Requirement =
Copy out each line below containing "neuer".

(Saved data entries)
==================================================

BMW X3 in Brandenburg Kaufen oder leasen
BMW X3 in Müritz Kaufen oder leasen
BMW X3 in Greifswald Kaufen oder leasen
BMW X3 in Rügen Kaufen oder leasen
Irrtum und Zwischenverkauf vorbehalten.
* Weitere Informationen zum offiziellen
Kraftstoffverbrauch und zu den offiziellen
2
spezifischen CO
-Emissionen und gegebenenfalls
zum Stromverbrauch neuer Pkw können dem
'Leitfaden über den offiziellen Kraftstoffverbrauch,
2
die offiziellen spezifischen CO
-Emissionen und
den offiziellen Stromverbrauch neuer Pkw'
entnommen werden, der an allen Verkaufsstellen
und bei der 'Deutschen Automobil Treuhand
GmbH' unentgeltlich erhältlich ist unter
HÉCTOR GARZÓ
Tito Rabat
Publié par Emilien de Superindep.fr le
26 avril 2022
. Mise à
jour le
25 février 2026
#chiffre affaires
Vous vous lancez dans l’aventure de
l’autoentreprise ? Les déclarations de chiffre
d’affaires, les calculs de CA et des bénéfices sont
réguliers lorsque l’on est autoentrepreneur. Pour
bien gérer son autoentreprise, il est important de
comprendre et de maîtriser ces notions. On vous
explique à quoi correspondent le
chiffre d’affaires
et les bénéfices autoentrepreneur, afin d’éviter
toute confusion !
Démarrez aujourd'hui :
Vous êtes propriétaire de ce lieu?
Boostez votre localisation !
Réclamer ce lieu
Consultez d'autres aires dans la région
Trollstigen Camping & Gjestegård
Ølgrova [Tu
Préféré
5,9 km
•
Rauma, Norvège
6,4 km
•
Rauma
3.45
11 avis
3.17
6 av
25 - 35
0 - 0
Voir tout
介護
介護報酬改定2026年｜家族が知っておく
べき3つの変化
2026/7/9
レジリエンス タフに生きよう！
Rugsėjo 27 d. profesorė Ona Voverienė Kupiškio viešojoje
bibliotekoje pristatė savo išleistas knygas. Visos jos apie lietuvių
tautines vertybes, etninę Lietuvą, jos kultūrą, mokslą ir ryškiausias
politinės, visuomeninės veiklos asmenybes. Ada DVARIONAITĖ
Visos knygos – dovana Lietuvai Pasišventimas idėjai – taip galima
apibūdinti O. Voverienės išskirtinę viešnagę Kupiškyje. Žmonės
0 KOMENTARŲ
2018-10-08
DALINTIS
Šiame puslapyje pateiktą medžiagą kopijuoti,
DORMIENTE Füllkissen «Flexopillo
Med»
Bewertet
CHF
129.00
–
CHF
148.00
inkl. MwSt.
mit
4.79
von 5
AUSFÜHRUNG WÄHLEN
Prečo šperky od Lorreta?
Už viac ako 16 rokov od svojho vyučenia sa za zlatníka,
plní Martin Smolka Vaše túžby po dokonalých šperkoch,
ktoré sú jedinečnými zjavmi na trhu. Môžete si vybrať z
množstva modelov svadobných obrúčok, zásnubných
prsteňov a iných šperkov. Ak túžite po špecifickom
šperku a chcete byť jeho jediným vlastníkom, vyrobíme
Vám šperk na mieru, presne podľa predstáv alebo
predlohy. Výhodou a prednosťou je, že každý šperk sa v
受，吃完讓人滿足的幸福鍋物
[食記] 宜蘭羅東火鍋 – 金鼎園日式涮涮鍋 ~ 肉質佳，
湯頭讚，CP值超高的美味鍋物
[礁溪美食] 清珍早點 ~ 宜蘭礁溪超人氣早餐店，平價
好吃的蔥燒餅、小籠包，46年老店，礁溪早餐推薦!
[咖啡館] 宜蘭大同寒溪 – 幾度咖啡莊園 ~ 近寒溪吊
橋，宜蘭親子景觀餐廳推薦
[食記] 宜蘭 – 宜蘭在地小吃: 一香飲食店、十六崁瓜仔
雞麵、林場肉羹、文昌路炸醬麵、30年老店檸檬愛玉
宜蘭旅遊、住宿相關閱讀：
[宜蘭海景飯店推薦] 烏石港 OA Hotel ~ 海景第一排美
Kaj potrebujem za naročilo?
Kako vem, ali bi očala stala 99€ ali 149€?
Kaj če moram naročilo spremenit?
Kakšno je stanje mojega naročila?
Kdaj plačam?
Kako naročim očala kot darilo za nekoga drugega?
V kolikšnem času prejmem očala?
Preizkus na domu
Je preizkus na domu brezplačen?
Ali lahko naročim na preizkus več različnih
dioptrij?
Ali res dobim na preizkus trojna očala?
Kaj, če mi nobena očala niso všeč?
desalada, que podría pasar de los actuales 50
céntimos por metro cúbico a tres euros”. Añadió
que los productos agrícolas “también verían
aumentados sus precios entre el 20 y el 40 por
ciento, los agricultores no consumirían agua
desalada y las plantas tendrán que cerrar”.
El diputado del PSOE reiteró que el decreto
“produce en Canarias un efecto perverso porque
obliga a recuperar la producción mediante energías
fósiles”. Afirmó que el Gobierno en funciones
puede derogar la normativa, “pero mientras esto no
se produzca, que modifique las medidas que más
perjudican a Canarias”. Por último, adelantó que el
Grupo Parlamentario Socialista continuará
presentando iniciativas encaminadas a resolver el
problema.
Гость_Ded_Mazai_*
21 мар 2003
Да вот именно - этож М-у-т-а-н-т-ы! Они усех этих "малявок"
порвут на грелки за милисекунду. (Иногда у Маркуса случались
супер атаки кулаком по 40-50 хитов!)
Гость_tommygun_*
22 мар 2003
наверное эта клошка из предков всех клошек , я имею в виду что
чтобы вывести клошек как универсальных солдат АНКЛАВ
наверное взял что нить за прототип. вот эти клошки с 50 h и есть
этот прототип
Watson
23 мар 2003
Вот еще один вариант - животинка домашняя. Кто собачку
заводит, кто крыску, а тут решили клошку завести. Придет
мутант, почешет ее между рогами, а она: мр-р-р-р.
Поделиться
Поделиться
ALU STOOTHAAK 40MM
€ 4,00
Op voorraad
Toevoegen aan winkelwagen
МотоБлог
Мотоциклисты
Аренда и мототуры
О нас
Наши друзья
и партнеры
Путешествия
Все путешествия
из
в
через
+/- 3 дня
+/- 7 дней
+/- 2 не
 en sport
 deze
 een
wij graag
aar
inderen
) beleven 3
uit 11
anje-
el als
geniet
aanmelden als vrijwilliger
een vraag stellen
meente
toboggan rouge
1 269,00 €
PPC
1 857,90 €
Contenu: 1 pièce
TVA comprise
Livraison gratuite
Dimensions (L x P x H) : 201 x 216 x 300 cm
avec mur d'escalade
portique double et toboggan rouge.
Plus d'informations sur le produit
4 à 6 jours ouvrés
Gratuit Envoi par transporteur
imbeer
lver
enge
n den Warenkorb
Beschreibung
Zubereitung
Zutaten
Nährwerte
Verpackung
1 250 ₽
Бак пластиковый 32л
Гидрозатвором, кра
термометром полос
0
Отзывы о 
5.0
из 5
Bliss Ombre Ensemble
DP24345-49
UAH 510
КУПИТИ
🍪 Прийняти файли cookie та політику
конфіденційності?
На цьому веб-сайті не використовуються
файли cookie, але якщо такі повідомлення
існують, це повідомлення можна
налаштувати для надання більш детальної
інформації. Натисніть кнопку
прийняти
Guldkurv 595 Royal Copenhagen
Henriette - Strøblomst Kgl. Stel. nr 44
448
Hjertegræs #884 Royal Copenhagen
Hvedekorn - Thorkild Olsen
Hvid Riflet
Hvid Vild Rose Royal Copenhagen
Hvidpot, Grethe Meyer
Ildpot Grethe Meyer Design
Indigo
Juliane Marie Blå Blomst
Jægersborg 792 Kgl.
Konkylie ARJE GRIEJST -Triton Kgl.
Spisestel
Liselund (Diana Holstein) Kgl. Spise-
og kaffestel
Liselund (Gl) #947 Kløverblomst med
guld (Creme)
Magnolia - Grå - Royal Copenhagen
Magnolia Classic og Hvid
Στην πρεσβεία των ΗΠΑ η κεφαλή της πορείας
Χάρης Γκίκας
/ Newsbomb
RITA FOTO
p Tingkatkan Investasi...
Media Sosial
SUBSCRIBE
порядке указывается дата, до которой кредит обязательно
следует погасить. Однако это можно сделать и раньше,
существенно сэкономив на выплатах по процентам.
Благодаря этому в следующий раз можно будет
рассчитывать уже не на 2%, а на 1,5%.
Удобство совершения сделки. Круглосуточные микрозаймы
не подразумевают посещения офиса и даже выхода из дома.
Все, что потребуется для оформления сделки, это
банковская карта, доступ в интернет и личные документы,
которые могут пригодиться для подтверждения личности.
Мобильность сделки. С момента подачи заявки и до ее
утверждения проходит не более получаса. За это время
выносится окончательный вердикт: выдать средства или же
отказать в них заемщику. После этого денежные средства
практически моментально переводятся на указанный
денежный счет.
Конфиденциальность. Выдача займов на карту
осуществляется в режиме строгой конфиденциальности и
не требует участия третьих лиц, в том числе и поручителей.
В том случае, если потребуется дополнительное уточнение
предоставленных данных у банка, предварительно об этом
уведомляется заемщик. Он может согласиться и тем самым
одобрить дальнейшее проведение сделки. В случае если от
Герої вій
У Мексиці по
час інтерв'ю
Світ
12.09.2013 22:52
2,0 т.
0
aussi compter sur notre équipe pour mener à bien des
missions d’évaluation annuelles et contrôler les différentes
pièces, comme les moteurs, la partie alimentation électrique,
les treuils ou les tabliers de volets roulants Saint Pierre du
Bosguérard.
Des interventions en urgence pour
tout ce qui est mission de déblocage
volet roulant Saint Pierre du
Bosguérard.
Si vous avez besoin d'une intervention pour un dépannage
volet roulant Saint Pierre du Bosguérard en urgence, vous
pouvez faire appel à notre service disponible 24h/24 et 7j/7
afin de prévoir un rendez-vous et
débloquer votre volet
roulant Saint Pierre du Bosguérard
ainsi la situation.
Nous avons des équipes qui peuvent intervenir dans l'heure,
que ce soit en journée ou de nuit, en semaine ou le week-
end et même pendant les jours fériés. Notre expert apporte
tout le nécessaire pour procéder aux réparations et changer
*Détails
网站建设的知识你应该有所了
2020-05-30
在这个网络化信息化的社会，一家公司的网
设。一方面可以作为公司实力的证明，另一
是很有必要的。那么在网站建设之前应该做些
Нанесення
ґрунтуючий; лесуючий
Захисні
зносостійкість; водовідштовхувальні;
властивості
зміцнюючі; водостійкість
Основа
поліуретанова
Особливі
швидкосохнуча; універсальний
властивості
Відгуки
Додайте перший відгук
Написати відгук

==================================================

Solution to this exercise =
zum Stromverbrauch neuer Pkw können dem
den offiziellen Stromverbrauch neuer Pkw'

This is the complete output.